Probably don't need that inulin with how much plant-based food you're getting.


A Brazil nut a day? Shiver. I tried eating like three of those a week, and they made me light-headed. Ended up throwing away the pound I had bought.


You mention daily HIIT, which is solid. What do you do for low intensity physical activity and resistance training? Do you include sprint interval training or Tabata protocol or otherwise exceed 100% VO2max with your training?


Honestly, my comments would be minor tweaks. You have a solid routine, and have gone deep both on the plant-based diet and CE. Nice!

Hey Cloomis, sorry I don't check in here very often but I'd love to respond even if late...

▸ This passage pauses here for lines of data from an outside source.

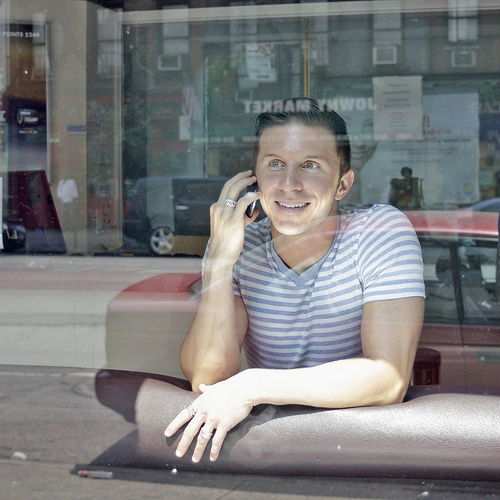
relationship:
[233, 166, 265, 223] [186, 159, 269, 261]
cell phone in hand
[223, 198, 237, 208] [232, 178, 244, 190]
ring on finger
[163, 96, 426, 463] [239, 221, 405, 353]
he wears shirt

  • I think saunas are a great addition - I wish I had access to one.  There is good evidence for health benefit there.
  • Regarding fish - I have actually started eating wild caught salmon occasionally (good source of Omega-3s).  The evidence of fish increasing longevity is mixed though.  In detailed analysis of California adventists, the longest lived cohort ever extensively studied as far as I know, researchers found that fish consumption (but otherwise vegetarian) was associated with optimal longevity in WOMEN but not in men where vegan was best (however it was very close and maybe not statistically significant in men).  Full study is here.
  • I actually stopped eating Brazil nuts due to concerns about possible overdose of selenium based on: https://pubmed.ncbi....h.gov/28805450/ (I wish I could edit the stack but I don't see that option). I also stopped consuming olive oil, the science seemed mixed on that matter and not convincing to me.
  • For low intensity physical activity I do lots of walking, bike riding, gardening.  I also do pull-ups, dips, and various weight machine exercises.  I have in the past done sprints as part of my routine, but I found it "risky", I pulled a hamstring doing that and started to feel like it was overly intense (risk of injury high) although that could probably be mitigated if I had a track to run on and did proper stretching beforehand.

I've stopped sprint interval training (20-30 second sprints) and replaced with typical HIIT routine -- 10 min warmup, (2 min full out run, 3 min jog) x3 for a 25 minute workout twice a week. Results have been great, and I've, uh, recovered my VO2max (according to Apple Watch) from the drop I had when I replaced all runs with Sprint Intervals.


Wild-caught salmon, great! Looked at the study. I think you have it reversed. Pesco best for men, didn't reach statistical signficance for women.